→ **EXERCISE**: Print the whole listing below verbatim, omitting the pictures.

→ **MATERIAL PROVIDED**:

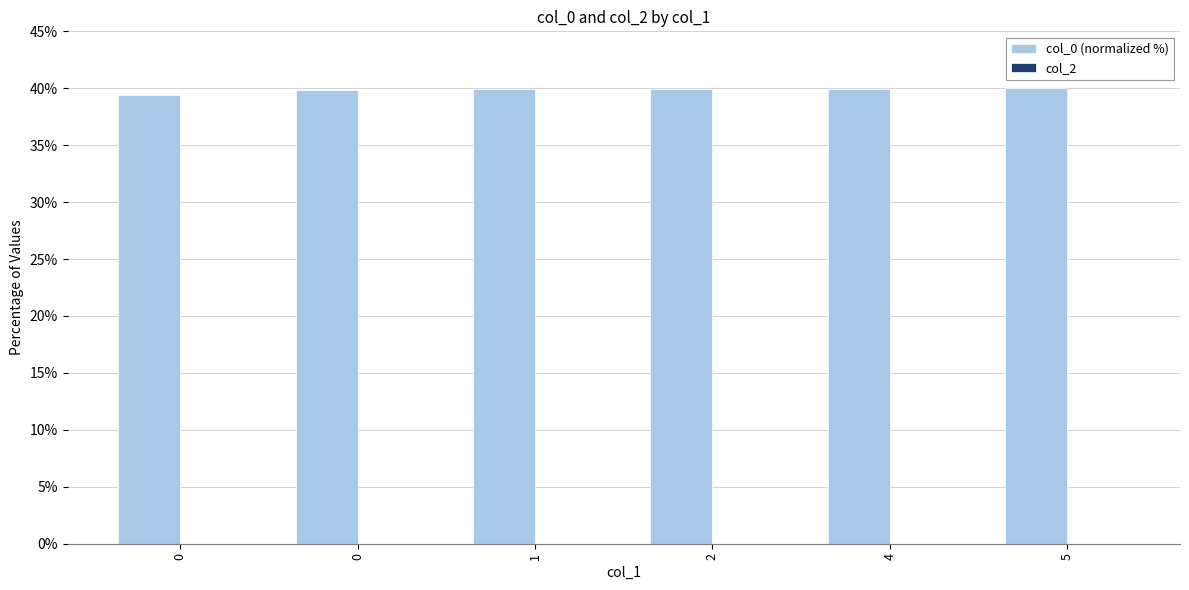

Reading left to right, extract all data points from this chart.

col_0 (normalized %): 0=39.4	0=39.8	1=39.9	2=39.9	4=39.9	5=40.0
col_2: 0=0.0	0=0.0	1=0.0	2=0.0	4=0.0	5=0.0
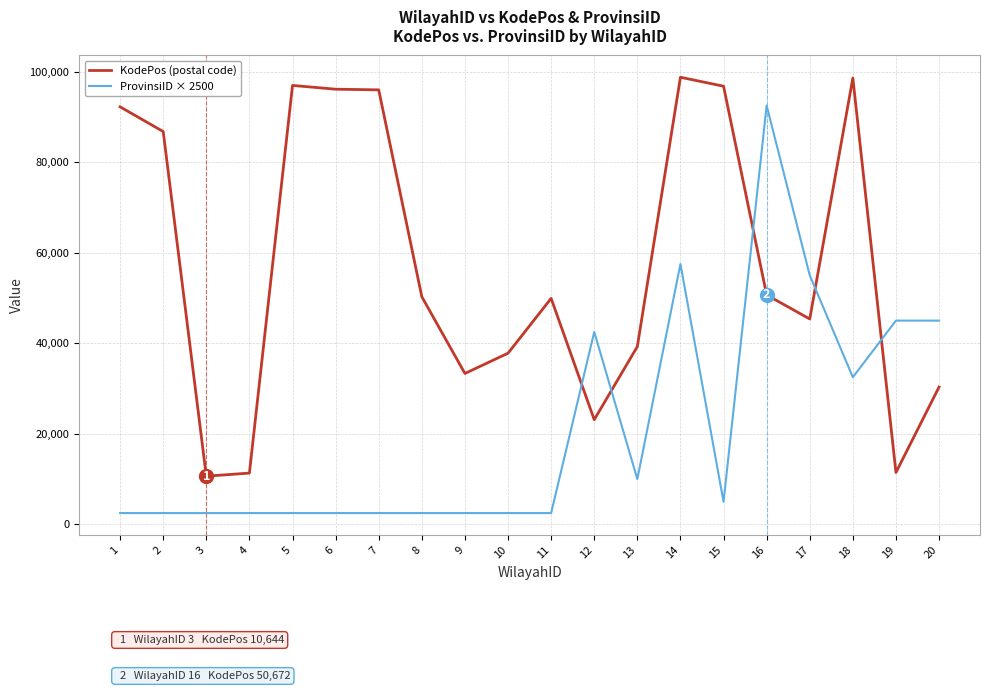

Between 1 and 4, which series saw the biggest shift?

KodePos (postal code)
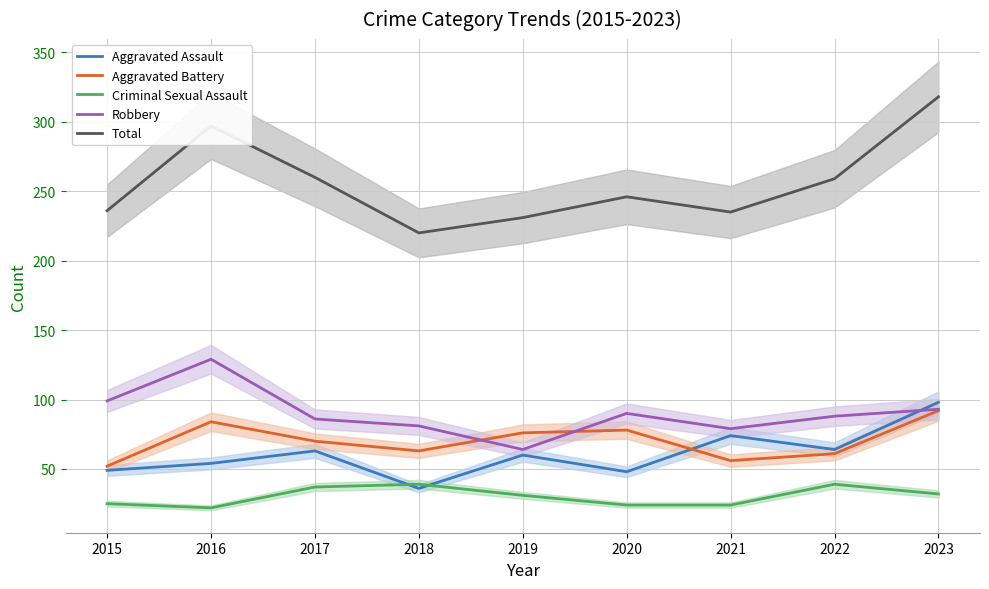

At which category is the sum across all series the highest?

2023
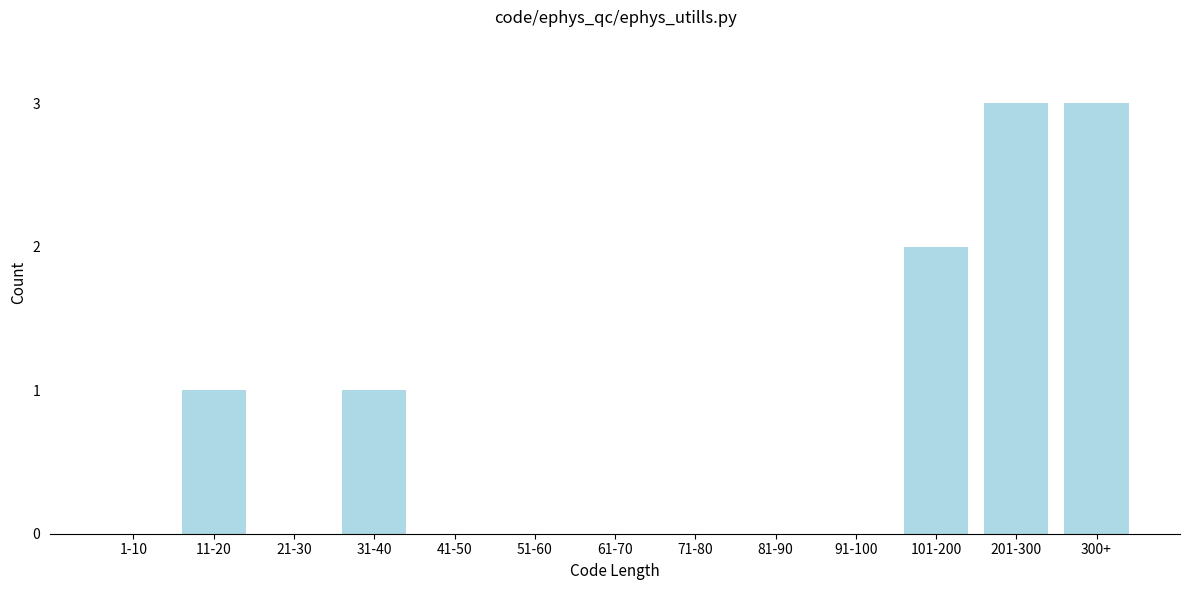

Reading left to right, extract all data points from this chart.

1-10=0	11-20=1	21-30=0	31-40=1	41-50=0	51-60=0	61-70=0	71-80=0	81-90=0	91-100=0	101-200=2	201-300=3	300+=3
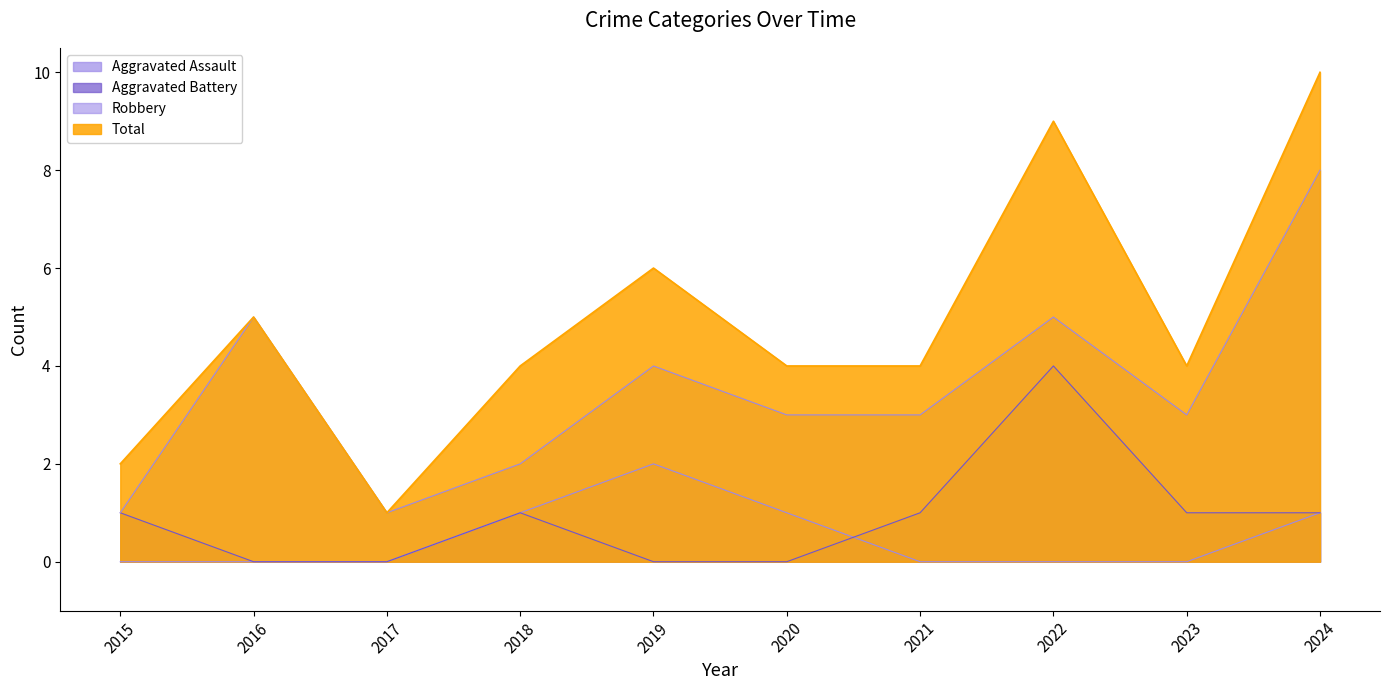

At which category does the chart reach its peak across all series?

2024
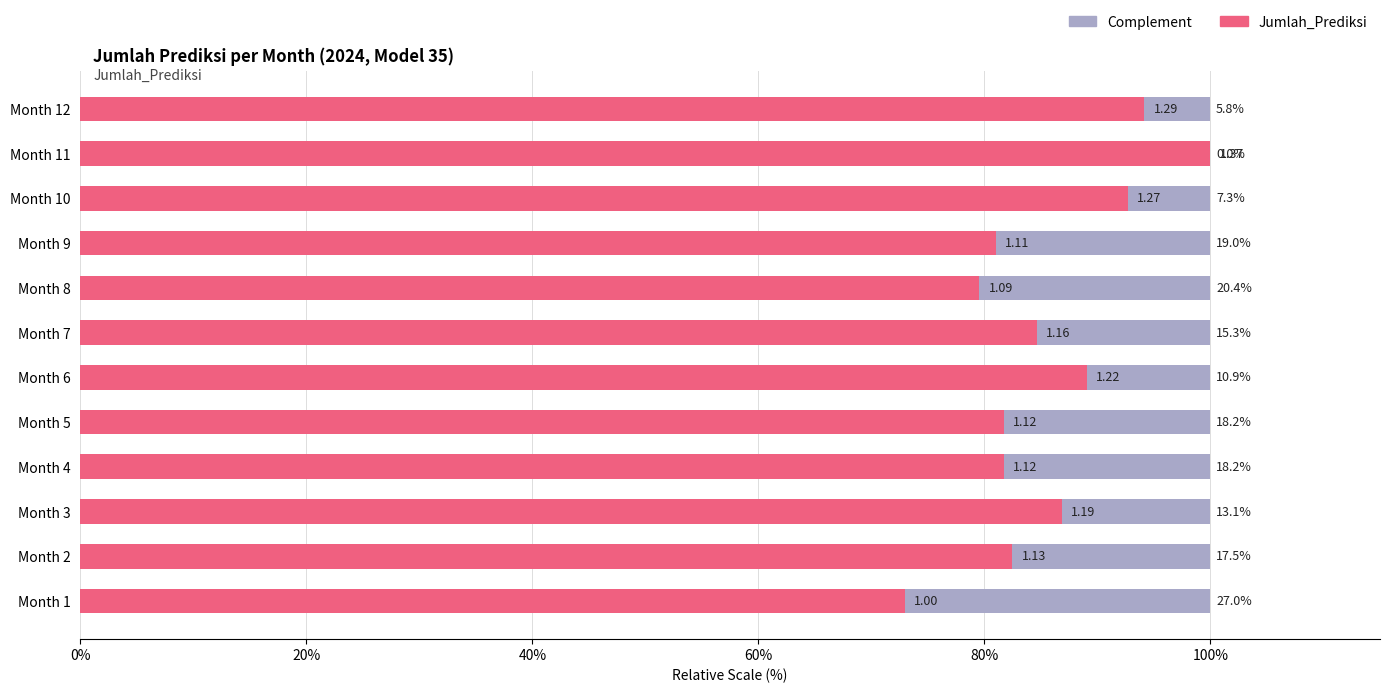

What is the total value across all series at Month 10?

100.0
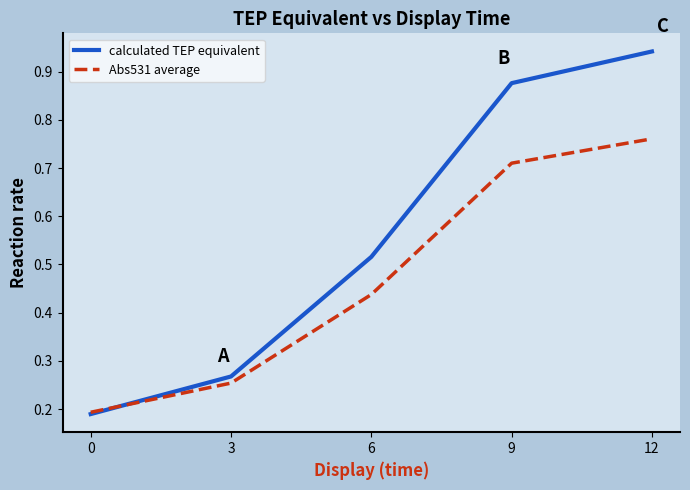

Count the number of categories in the chart.

5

→ **THE COMPLETED TASK**:
Reading left to right, extract all data points from this chart.

col_0 (normalized %): 0=39.4	0=39.8	1=39.9	2=39.9	4=39.9	5=40.0
col_2: 0=0.0	0=0.0	1=0.0	2=0.0	4=0.0	5=0.0

Between 1 and 4, which series saw the biggest shift?

KodePos (postal code)

At which category is the sum across all series the highest?

2023

Reading left to right, extract all data points from this chart.

1-10=0	11-20=1	21-30=0	31-40=1	41-50=0	51-60=0	61-70=0	71-80=0	81-90=0	91-100=0	101-200=2	201-300=3	300+=3

At which category does the chart reach its peak across all series?

2024

What is the total value across all series at Month 10?

100.0

Count the number of categories in the chart.

5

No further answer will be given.